Isn’t it interesting that Jesus tells them in verse 35 as well as verse 48 that He is the bread of life? Although largely symbolic of the bread we eat every day, Jesus was making it very clear that spiritual life would be impossible without the heavenly bread that God had provided through Him. Looking toward His sacrifice on the cross and the bread and wine we regularly use to symbolize that sacrifice as His followers, Jesus revealed the spiritual truth of His “flesh is real food and my blood is real drink” (verses 52-58) that we absolutely must have if we wish to have eternal life.
Jesus told them that the manna their forefathers ate in the wilderness, although it physically supplied nourishment without which they all would have died, was in a larger sense the prophetic foreshadowing of what He was there to do…give His flesh and blood as the ultimate and only sacrifice for our sins. It is easy to understand why many found this a hard teaching, and some would not believe (verses 60-66).
The twelve didn’t really understand yet what He was teaching either. This was the first time Jesus revealed what He knew to be true in Judas’ heart. Many decided to turn away and not follow Him any more. Jesus asked the disciples if they would leave Him too and I love Peter’s response when Jesus asked them that question. He said, “to whom shall we go? You have the words of eternal life.” (verse 68)

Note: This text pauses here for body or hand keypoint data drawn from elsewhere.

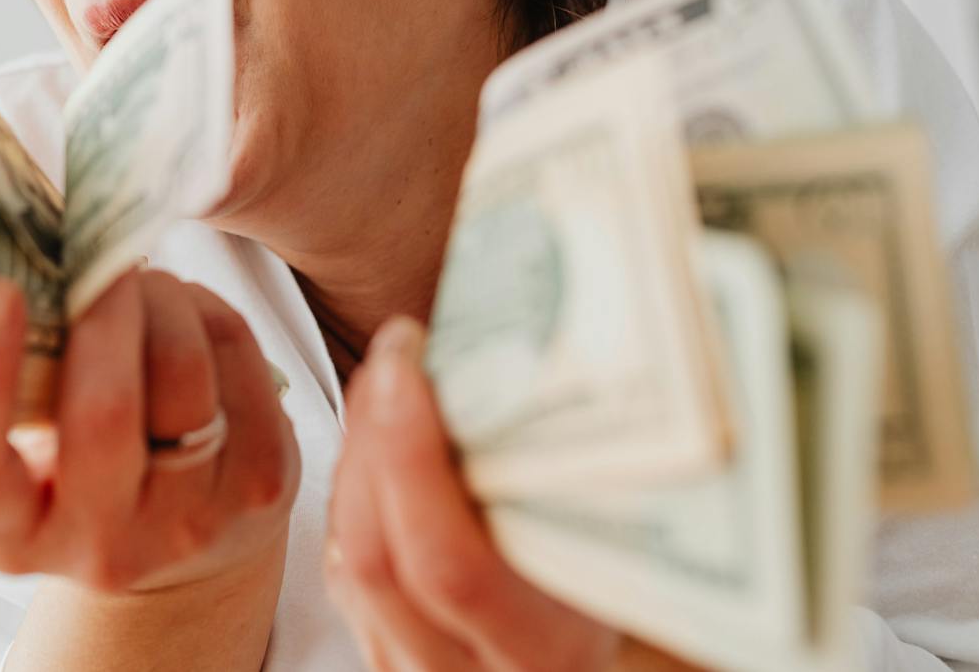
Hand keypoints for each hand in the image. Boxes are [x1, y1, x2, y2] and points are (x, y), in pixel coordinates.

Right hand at [0, 268, 299, 593]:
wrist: (188, 546)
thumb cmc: (83, 470)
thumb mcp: (28, 453)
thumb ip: (16, 383)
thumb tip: (14, 261)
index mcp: (15, 537)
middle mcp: (103, 547)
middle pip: (104, 408)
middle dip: (100, 310)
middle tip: (94, 255)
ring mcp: (193, 522)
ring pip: (181, 368)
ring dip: (157, 296)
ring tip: (137, 279)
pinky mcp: (263, 483)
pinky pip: (234, 352)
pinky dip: (204, 307)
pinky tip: (184, 308)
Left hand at [324, 317, 700, 670]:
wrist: (578, 658)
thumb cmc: (636, 587)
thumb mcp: (630, 550)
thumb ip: (583, 481)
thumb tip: (559, 340)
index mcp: (547, 651)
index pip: (452, 568)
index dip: (412, 458)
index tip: (407, 363)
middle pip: (378, 558)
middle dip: (372, 437)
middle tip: (397, 352)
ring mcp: (414, 670)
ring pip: (349, 561)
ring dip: (357, 457)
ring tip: (391, 381)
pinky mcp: (384, 653)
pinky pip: (342, 571)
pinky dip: (353, 494)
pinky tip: (380, 440)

Peter got it. Even though He probably also did not completely understand what Jesus meant by His declaration that He was the bread of life, Peter knew he wanted and needed that bread. He knew that Jesus was “the Christ, the Son of the living God.”
Although Jesus’ illustration here is steeped in huge imagery, we absolutely must grasp the truth that without Jesus as our bread of life, we will spiritually starve as much as any man will starve physically if he stops eating. Does that truth grasp you every time you partake of the Lord’s Supper?

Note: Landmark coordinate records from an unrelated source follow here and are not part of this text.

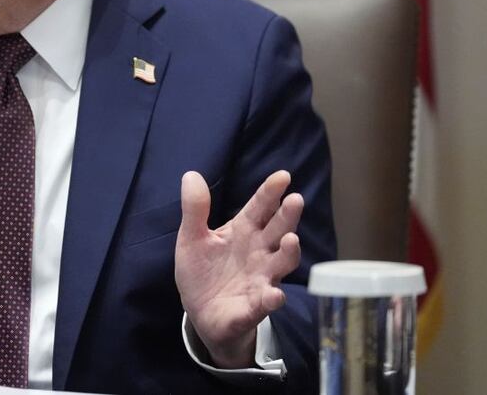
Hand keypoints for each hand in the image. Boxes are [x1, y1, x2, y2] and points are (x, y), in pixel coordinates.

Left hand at [174, 170, 302, 367]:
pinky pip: (266, 302)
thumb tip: (191, 174)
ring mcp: (260, 278)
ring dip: (289, 253)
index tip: (283, 176)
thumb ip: (195, 209)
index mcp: (243, 231)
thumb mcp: (192, 238)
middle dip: (288, 216)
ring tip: (292, 240)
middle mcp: (259, 252)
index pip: (260, 207)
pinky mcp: (254, 306)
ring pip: (281, 264)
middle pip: (278, 230)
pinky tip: (274, 295)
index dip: (270, 192)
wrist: (200, 312)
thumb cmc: (202, 270)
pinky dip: (272, 299)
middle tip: (296, 199)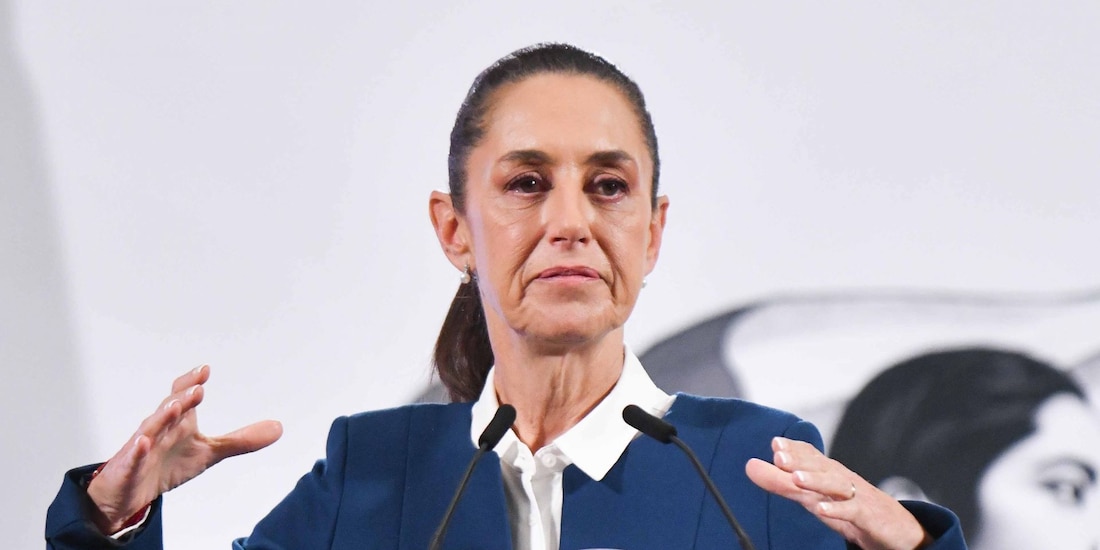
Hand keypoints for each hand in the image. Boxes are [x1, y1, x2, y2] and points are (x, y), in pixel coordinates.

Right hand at [86, 365, 282, 534]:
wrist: (130, 494)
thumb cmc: (167, 464)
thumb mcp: (209, 453)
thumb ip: (241, 440)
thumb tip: (279, 428)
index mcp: (177, 422)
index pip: (182, 396)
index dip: (191, 382)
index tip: (205, 370)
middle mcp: (158, 429)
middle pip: (168, 408)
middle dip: (182, 397)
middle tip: (198, 388)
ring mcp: (141, 448)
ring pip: (149, 429)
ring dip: (161, 417)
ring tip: (175, 406)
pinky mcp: (128, 468)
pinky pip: (132, 458)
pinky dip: (137, 450)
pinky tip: (143, 443)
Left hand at [745, 437, 932, 549]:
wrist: (896, 527)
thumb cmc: (850, 506)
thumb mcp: (812, 495)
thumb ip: (781, 482)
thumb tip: (750, 465)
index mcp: (827, 472)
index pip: (810, 455)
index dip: (794, 449)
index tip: (775, 443)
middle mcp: (841, 478)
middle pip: (820, 466)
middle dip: (799, 459)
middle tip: (778, 454)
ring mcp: (855, 495)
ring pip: (835, 484)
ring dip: (816, 479)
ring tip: (796, 478)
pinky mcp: (867, 515)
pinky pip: (852, 511)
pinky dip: (837, 509)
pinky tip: (822, 509)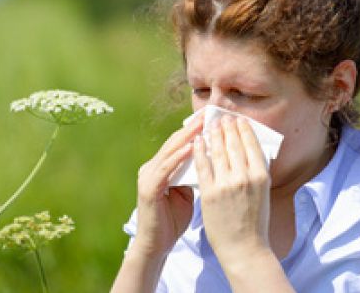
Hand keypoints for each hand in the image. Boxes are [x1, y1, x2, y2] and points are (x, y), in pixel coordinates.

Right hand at [132, 113, 203, 258]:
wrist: (156, 245)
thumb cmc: (173, 219)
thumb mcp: (186, 192)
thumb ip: (192, 175)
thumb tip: (211, 160)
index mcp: (160, 168)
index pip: (180, 144)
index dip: (194, 130)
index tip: (211, 118)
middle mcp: (151, 168)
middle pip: (174, 143)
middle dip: (192, 128)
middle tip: (208, 113)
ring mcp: (148, 177)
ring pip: (170, 151)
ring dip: (187, 137)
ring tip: (202, 124)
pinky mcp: (148, 188)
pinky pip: (165, 169)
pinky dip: (178, 157)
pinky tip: (191, 147)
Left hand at [193, 115, 271, 265]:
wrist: (244, 248)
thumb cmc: (255, 222)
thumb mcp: (263, 193)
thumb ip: (257, 172)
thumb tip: (252, 152)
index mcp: (262, 176)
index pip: (252, 145)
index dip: (244, 129)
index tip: (238, 120)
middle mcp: (245, 177)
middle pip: (234, 144)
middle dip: (227, 128)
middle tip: (222, 117)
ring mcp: (226, 184)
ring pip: (218, 152)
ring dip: (213, 135)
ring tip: (210, 125)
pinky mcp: (210, 192)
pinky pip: (203, 165)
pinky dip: (199, 151)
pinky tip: (197, 141)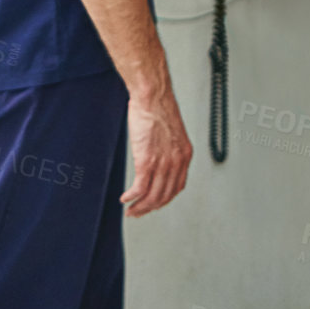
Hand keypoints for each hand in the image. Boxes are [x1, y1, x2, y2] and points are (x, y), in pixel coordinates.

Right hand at [120, 92, 192, 216]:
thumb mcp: (172, 132)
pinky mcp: (147, 161)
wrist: (153, 96)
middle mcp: (177, 162)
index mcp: (185, 155)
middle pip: (164, 196)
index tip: (154, 203)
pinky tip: (125, 198)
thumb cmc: (159, 108)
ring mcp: (162, 163)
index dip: (164, 199)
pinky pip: (140, 188)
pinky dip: (131, 197)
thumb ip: (169, 148)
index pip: (177, 187)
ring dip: (140, 207)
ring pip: (152, 196)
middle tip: (138, 212)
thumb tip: (159, 158)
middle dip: (150, 208)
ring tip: (130, 210)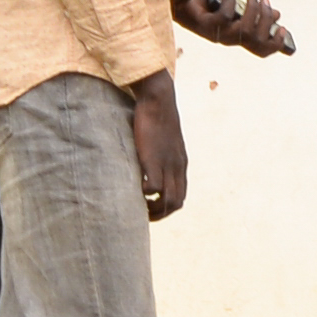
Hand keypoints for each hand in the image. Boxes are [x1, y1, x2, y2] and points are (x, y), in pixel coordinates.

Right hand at [130, 71, 188, 221]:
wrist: (159, 101)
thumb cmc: (157, 117)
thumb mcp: (164, 139)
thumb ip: (161, 152)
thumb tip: (150, 160)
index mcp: (180, 165)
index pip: (181, 196)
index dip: (167, 208)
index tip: (152, 209)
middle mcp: (177, 168)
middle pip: (176, 203)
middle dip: (160, 214)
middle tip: (143, 215)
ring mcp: (167, 165)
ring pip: (167, 200)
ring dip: (153, 209)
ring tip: (139, 207)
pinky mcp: (153, 160)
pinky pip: (153, 188)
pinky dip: (145, 194)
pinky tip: (135, 188)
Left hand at [176, 0, 293, 55]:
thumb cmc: (208, 2)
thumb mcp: (236, 5)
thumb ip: (254, 11)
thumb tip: (276, 13)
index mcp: (237, 36)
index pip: (261, 50)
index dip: (276, 43)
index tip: (284, 28)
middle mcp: (228, 39)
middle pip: (257, 41)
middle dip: (266, 20)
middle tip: (266, 0)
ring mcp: (216, 34)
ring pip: (244, 31)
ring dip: (253, 10)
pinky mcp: (204, 26)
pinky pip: (224, 18)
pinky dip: (230, 5)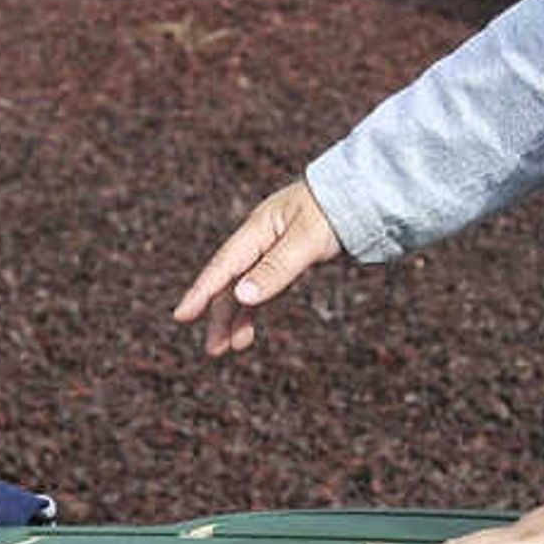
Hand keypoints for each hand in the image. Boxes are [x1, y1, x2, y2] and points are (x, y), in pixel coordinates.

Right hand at [173, 179, 342, 355]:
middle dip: (219, 316)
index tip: (181, 316)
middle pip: (231, 282)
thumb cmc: (334, 211)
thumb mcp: (306, 241)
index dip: (201, 292)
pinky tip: (248, 329)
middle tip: (213, 350)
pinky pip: (264, 287)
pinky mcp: (288, 258)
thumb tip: (241, 296)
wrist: (361, 193)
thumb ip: (276, 268)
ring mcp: (273, 250)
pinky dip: (255, 308)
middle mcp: (260, 240)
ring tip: (230, 347)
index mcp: (258, 229)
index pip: (223, 266)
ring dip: (236, 317)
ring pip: (246, 288)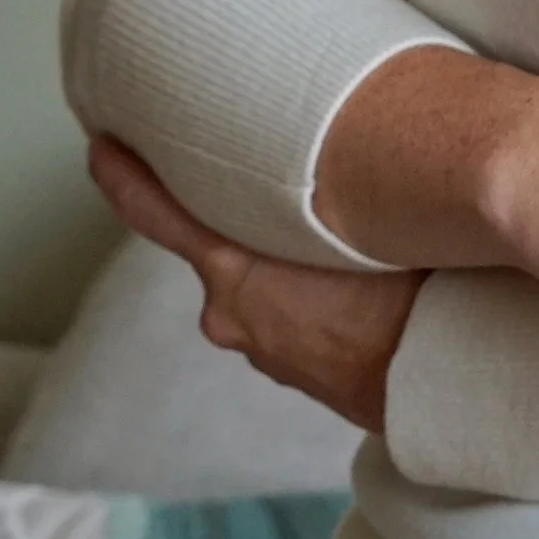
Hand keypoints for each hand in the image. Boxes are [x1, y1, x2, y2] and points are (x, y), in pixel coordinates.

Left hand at [88, 134, 419, 433]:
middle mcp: (234, 314)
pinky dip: (311, 291)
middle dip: (251, 210)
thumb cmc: (412, 297)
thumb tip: (346, 143)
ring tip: (347, 227)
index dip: (122, 177)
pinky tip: (362, 279)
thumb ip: (334, 187)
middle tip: (290, 169)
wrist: (439, 394)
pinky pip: (290, 311)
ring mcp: (264, 348)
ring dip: (289, 256)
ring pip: (262, 280)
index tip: (100, 145)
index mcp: (238, 273)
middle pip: (223, 244)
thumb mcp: (369, 221)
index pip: (157, 216)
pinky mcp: (296, 370)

We must quite literally be so starved for the “bread of life” that we realize that nothing else takes its place, nothing else will keep us alive and bring us eternal life. Jesus never suggested cannibalism. He did not literally, physically mean that we needed to eat His flesh and drink His blood…although those are the words He used. He did mean that, without His death on the cross, giving His flesh and bleeding His blood, followed by our unfaltering acceptance and allegiance to its truth in our lives, we would all spiritually die!
Jesus is the Bread of Life. We will not live forever without partaking of it. Don’t just memorize this short little verse and move on to the next one. Let the profound truth of it sink in, maybe for the first time for you. Realize how important it is for us to daily partake of Him, just like we eat bread to stay alive. Thank Him for being our bread of life, just like we thank Him for the bread we prayed for in the Lord’s prayer. Be prepared to share this truth to everyone you meet, because they need this Bread of Life too!
Questions for discussion: We really need to understand how hard this truth would have been for Jesus’ listeners to take in. Would you have had just as hard a time understanding what Jesus was saying without having the advantage of looking back on it with the aid and revelation of history and the Holy Spirit? Just like we will become very hungry very quickly if we do not eat food daily, do you ever feel any sense of hunger when you don’t daily partake of Jesus’ presence and leading through study of the Word and speaking to Him through prayer?
Other Scriptures to study: Matthew 4:3 Satan tempting Jesus by telling Him to turn stones into bread so He could eat. Matthew 16:5-12, Yeast of the Pharisees. Matthew 26:26-29 (Luke 22:1-35), The Lord’s supper. John 6:35-68, Parallel verses. Acts 2:42-47. 1 Cor 10:16-17. 1 Cor 11:23-26.